2) The huge overhang of existing home inventory, especially distressed sales, will pressure new home sales for some time.

It is difficult to compare starts directly to sales. Starts includes apartments, owner built units and condos that are not included in the new home sales report. However, every quarter, the Census Bureau releases Starts by Intent, and it is possible to compare "Single Family Starts, Built for Sale" to New Home sales.

Housing Starts Quarterly by Intent Click on graph for larger image.

This graph shows the quarterly starts by intent (through Q4 2007). This shows 1) Single Family starts built for sale, 2) Owner built units, 3) Units built for rent, and 4) Condos built for sale.

As of Q4, Single Family starts built for sale, had declined to about 500 thousand on a non seasonally adjusted annual rate.

Housing Starts Quarterly by Intent vs. New Home Sales
The second graph show starts of single family units, built for sale, on a quarterly basis (now in green) vs. new home sales (monthly). Based on the housing starts report released this morning, it appears that Single Family starts, built for sale, have fallen below 500 thousand (annual rate) in Q1 2008.

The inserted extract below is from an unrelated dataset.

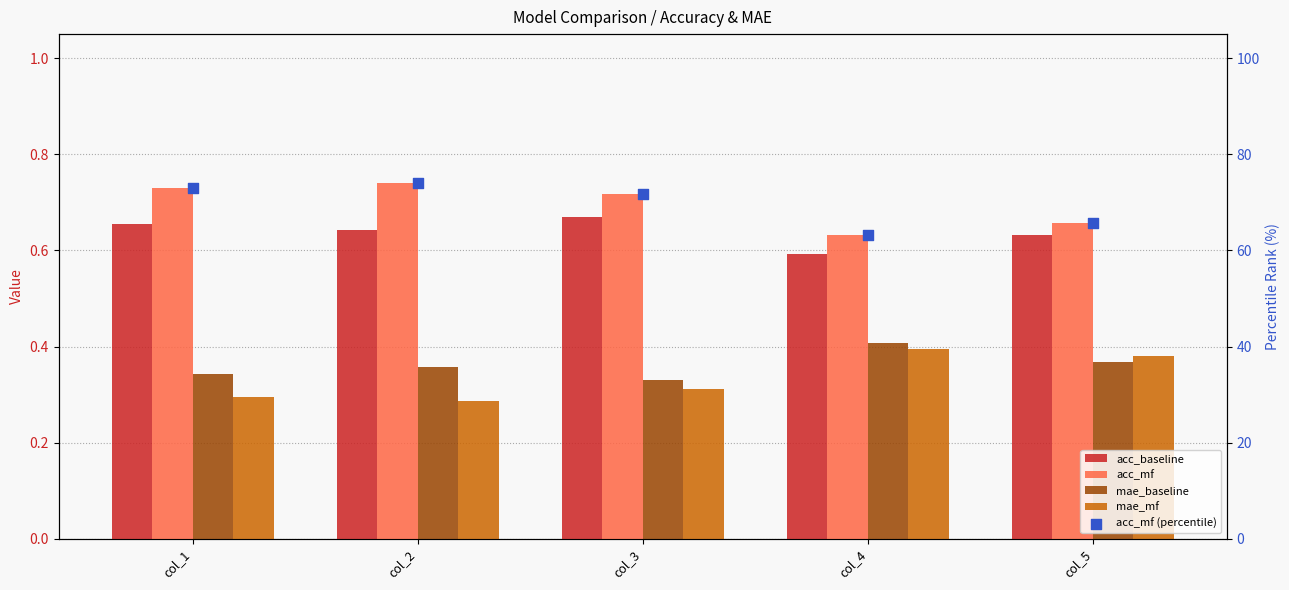

At which category is the sum across all series the highest?

col_2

New home sales have fallen just below 600 thousand (SAAR) in February 2008. This suggests that new home inventory is currently declining at about a 100 thousand per year rate (25+ thousand unit decline in Q1).

Goldman, Lehman Report Net Income Declines

by Calculated Risk on 3/18/2008 08:57:00 AM

From the WSJ: Lehman Brothers Net Falls 57% On Weakness in Fixed Income

For the quarter ended Feb. 29, the investment bank posted net income of $489 million, or 81 cents a share, down from $1.15 billion, or $1.96 a share, a year earlier. Net revenue fell 31% to $3.51 billion.
And on Goldman: Goldman Sachs Net Slides 53%
Goldman Sachs Group Inc.'s fiscal first-quarter net income dropped 53% on $2 billion in losses on residential mortgages, credit products and investments ...
...
The biggest Wall Street investment bank by market value reported net income of $1.51 billion, or $3.23 a share, for the quarter ended Feb. 29, compared to $3.2 billion, or $6.67 a share, a year earlier.

Results included $1 billion in losses on residential mortgage loans and securities, and nearly $1 billion in losses on credit products and investment losses ...
Although these net income declines suggest a recession, overall these are not horrible reports.